§ Exercise: Go through the material below and return each line with the string "plus" in it.

§ Study material:
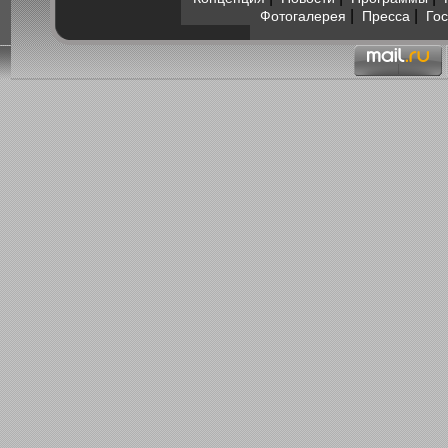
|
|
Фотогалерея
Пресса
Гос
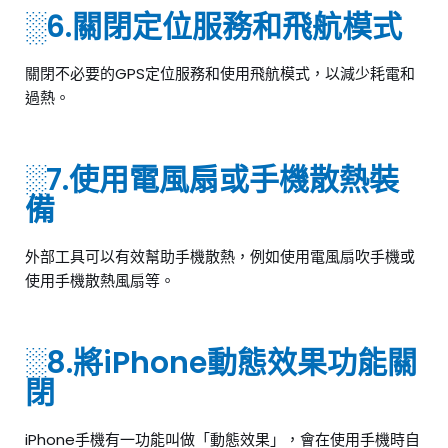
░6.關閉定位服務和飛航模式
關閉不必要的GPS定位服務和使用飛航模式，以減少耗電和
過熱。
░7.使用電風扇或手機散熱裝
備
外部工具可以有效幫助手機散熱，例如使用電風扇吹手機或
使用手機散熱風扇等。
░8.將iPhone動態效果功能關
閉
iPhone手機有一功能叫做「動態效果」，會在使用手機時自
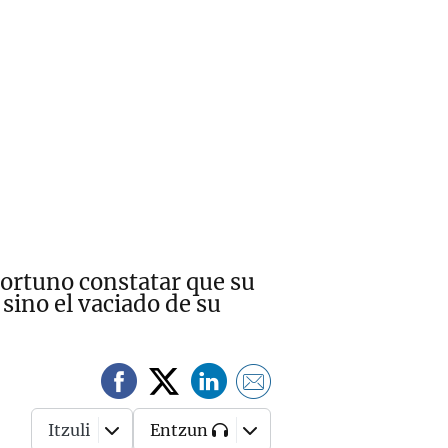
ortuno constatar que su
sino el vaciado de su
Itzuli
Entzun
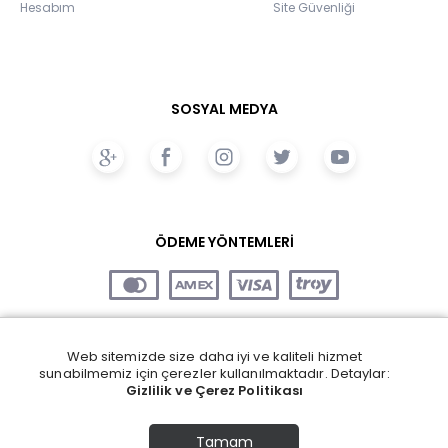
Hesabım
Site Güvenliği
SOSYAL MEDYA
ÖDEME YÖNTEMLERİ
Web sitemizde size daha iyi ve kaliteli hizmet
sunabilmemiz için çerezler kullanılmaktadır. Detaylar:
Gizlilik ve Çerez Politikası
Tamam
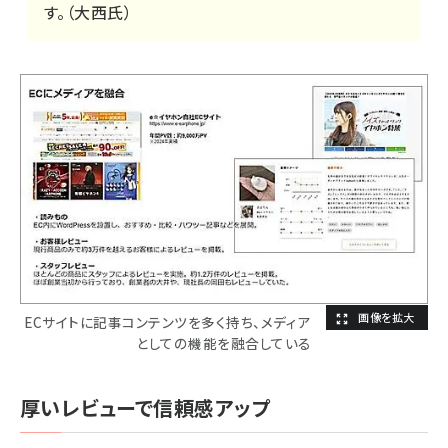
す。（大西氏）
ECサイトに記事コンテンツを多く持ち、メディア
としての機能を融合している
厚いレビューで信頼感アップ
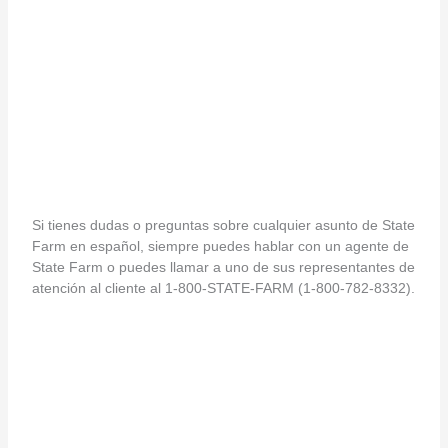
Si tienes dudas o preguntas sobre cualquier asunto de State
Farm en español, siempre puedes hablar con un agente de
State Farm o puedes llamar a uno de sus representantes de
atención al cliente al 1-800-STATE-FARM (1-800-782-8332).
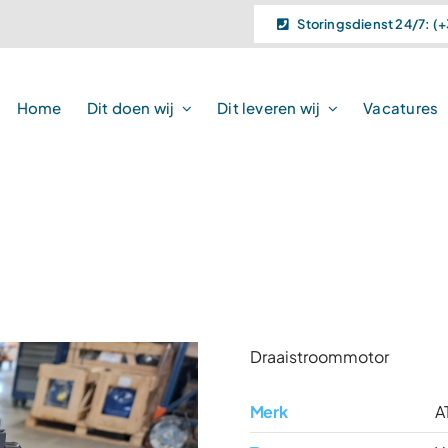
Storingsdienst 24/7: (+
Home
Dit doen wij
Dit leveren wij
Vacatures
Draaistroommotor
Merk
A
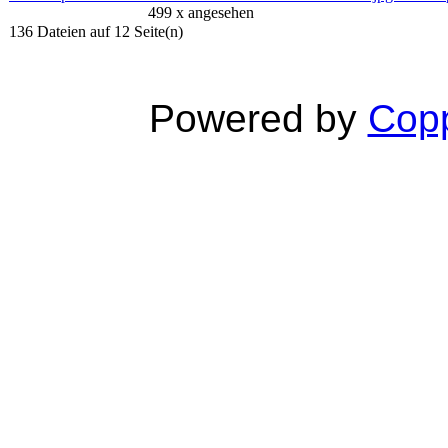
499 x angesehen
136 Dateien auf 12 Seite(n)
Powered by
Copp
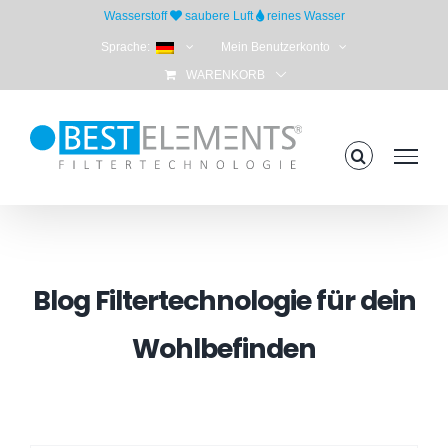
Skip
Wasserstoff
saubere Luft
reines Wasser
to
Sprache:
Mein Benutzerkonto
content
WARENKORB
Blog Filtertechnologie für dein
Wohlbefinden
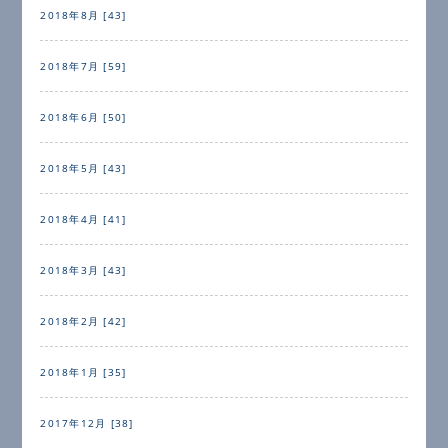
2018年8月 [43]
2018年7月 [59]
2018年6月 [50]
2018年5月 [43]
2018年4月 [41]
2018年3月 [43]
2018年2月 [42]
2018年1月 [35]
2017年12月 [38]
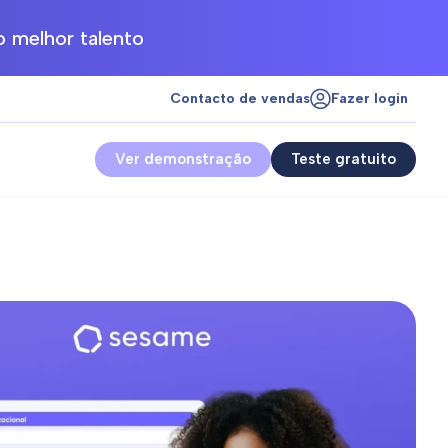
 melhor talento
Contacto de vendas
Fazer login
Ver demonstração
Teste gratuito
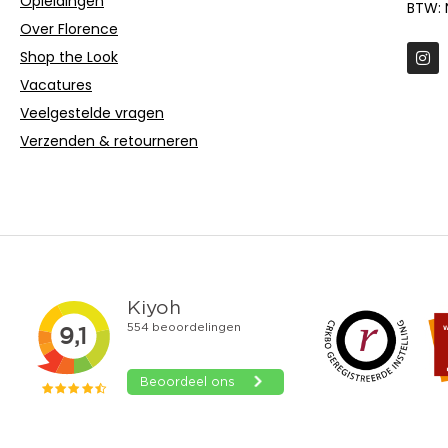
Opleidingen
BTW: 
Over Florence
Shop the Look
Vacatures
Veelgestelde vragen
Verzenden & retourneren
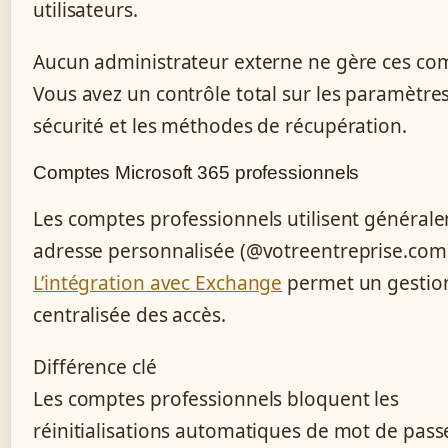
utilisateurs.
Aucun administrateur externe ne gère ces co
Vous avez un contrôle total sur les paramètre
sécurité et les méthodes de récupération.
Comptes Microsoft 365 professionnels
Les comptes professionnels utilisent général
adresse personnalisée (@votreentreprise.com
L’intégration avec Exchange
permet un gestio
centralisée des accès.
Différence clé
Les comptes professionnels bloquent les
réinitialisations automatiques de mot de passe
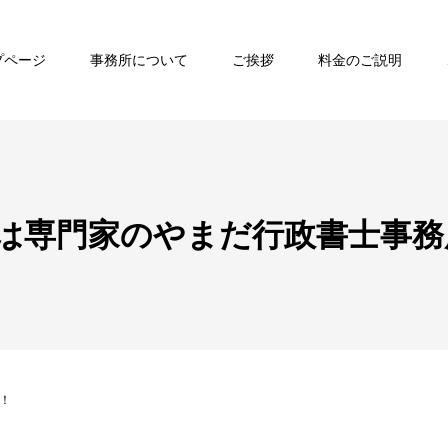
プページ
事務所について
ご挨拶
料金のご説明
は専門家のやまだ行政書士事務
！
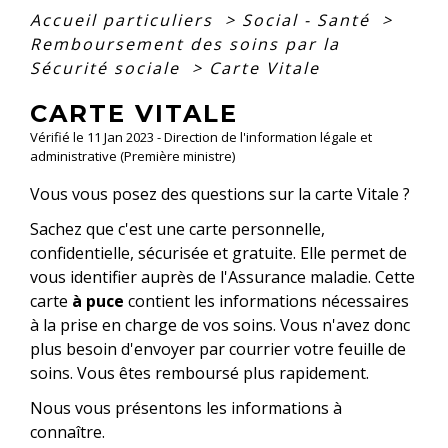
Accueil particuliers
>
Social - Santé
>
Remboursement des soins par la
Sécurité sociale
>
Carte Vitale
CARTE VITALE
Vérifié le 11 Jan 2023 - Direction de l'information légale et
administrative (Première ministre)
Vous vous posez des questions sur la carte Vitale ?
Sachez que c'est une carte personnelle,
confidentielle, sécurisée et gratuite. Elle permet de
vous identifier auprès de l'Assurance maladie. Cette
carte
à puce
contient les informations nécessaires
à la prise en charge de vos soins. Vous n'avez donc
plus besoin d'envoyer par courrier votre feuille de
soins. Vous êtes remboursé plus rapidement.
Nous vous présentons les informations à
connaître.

§ Output below:
plus besoin d'envoyer par courrier votre feuille de
soins. Vous êtes remboursé plus rapidement.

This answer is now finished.